Application Scenarios
File size of map output is not uniform
Reduce output file size is uneven
Too many small files
File is super large
Put a large file in some small file Set mapred.reduce.tasks=5;-The following city will be output to five files Insert overwrite table cityselsct time, country,province,city from Infodistribute by province;Put some small files in a large file Set mapred.reduce.tasks=1;--The following province will be output to a large file Insert overwrite table province partition (dt=' 20150719 ') SELSCT time , Country,province from city distribute by country;Note: Province is a partitioned table.
Cluster by
Gather data with the same values and sort them together.
Effect equivalent to distribute by Col order by Col
Cluster by Col <==> distribute by Col order by Col
Union All
Data from multiple tables is combined into a single table, and hive does not support union
select col from(select a as col from t1union allselect b as col from t2)tmp
Execution Process
Reads the data from the table and executes the where condition.

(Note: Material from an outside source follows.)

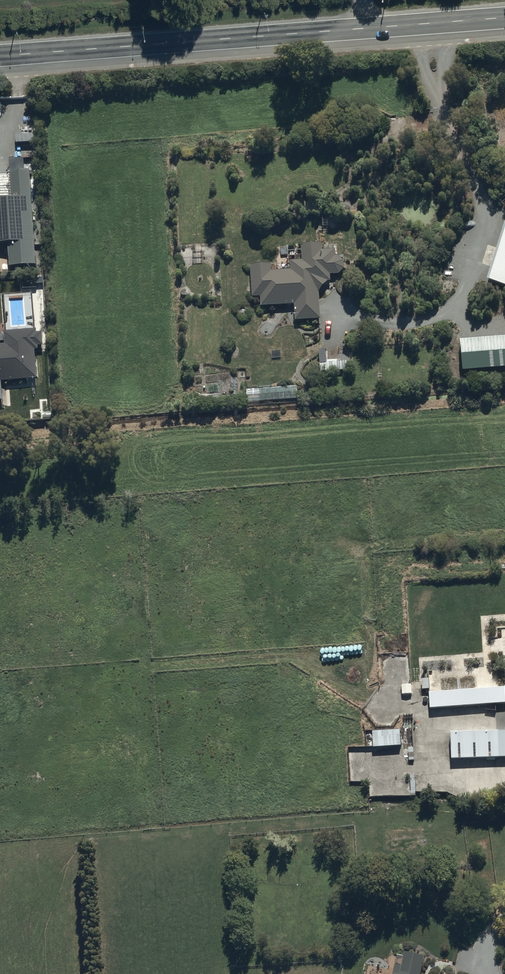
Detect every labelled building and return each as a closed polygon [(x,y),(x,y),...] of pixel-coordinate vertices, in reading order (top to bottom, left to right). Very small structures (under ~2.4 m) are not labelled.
[(16,146),(16,155),(37,153),(36,145),(16,146)] [(8,246),(9,269),(36,267),(29,174),(9,175),(11,201),(0,202),(0,246),(8,246)] [(485,278),(504,284),(504,220),(485,278)] [(248,264),(250,297),(259,296),(260,306),(293,304),(294,320),(320,318),(318,290),(326,281),(330,281),(330,273),(338,273),(343,267),(342,260),(337,255),(335,255),(334,248),(321,249),(321,242),(300,243),(301,259),(289,260),(290,267),(271,269),(271,262),(248,264)] [(0,344),(0,380),(36,378),(34,349),(43,348),(42,332),(36,332),(35,328),(3,330),(4,344),(0,344)] [(347,359),(319,360),(319,371),(348,370),(347,359)] [(246,389),(246,401),(297,398),(297,385),(272,386),(272,385),(251,386),(251,389),(246,389)] [(401,731),(372,733),(373,750),(402,748),(401,747),(401,731)] [(451,735),(453,761),(504,759),(504,733),(451,735)] [(397,954),(392,973),(420,973),(424,955),(403,950),(402,955),(397,954)]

Merge into the same table.
UNION ALL must meet the following requirements
Field names are the same
Same as field type
The same number of fields
Child tables cannot have aliases
If you need to query data from a merged table, the merged table must have an alias
select * from (select * from munion allselect * from n)temp;如果两张表的字段名不一样,要将一个表修改别名同另一个表的字段名一样。select * from (select col1,col2 from munion allselect col1,col3 as col2 from n)temp;
Copyright NOTICE: This article for Bo Master original article, without Bo Master permission not reproduced.
Hive advanced Query (group BY, order BY, join, etc.)